As we sit and wait, and see apparent signs, like Caesar across the Rubicon, we must wonder: was Michael Davies right? The die is cast, and there is nothing we can do but pray -- "patience and time" (and prayer) are all it takes.


  1. I think both Matt and Davies are right.

    Pope Ratzinger agrees with Traditionalists on many issues and sympathizes with them on others. And he simply can't see why they should be persecuted in a way which differs substantially from the way the Church treats others of Her sons.

    Loyalty to Catholicism is not loyalty to the "Spirit" of Vatican Two. Vatican Two is but one in a long line of councils and it's teachings must be read broadly enough to encompass the whole tradition of the Church. We can't have a Church in which the promotion of women priests and contraception is allowed, but opposition to newfangled notions of religious freedom or to the new missal gets one effectively excommunicated. That isn't the Catholic Church, it's the Church of Vatican Two, an ersatz imitation.

    The trouble with some Trads is precisely that they don't want ALLIES. They want people who accept all their ideas as simply Catholicism full stop. Ratzinger is a friend and an ally, but not an uncritical member of the club.

    Neither, for that matter, was Davies, who was quite vocally critical of traditionalist tendencies on some occasions later in life, saying many of them were "ignorant of Tradition." And of course, there are even Trads who feel he "went over" in his last days (this is why Matt feels he must defend him.) It's "with us or against us" for them. On THOSE terms Ratzinger and even Davies are rightly seen as "enemies".

  2. This comment has been removed by a blog administrator.

  3. This comment has been removed by a blog administrator.

  4. No, it was taken by the author... When I am forced to delete comments, they disappear completely.

    However, I will not remove yours just to portray the greatest problem which afflicts many Catholics: rancor; deep-seated unabated rancor.

    Thank you for your visits. You are always welcome.

  5. I'm shocked New Catholic - shocked to think that you descry rancor in my expansive prose.

    I admit, mea culpa, that I should have made a distinction between thee and the (choose your epithet) jeff.

    I don't recall having removed the comment to which I alluded, but then these days there's a lot I don't remember. Were it possible, I'd suspect jeff did it.

    I will now remove my nasty remarks and take full responsibility - not for the nastiness; for the removal.

    I am a new Catholic, also. In fact if you discount five years with the Novus Ordo Rot and five years with the Maronite Rite I'm only 7 years a Catholic (SSPX Traditional Latin Rite).
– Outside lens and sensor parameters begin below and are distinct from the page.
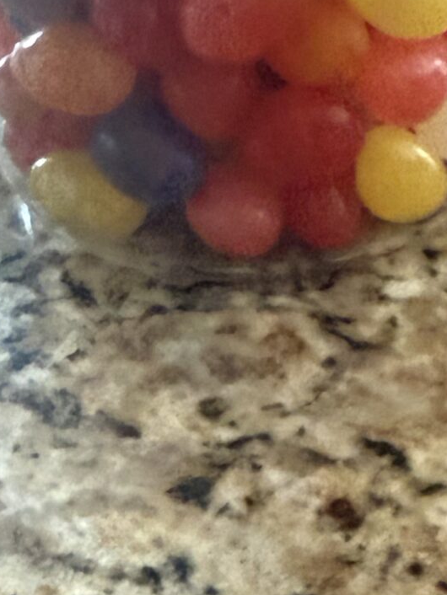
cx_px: 584
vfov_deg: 18.5
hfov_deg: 16.1
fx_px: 1497
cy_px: 1007
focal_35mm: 87
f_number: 2.2
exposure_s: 1/60
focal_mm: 2.22
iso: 640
    I grew up intellectually (if "grew" is an accepted descriptionis) by indulging in the works of the likes of C.S. Lewis and Aleksandr Solzhenitsyn; William F. Buckley, Jr. and Eric Voegelin, among many others. Subsequently, I was driven away from long years as a wannabe liberal and determined atheist. (Since I began as a Mormon, allowances are in order, if you please - that's a big hurdle to trip over.)

    I am told that I'm not cut out for apologetics because of a thin skin and a short fuse. This is a hazard of the trade among "innerleckchuls" (term from Miss Flannery O'Connor via Mr. Marion Montgomery.)

    I absolutely loathe wishful thinking of any kind, especially regarding Mother Church. Hence, I'd readily liquidate brother jeff with extreme prejudice.

    Now that's a thought to go to confession with.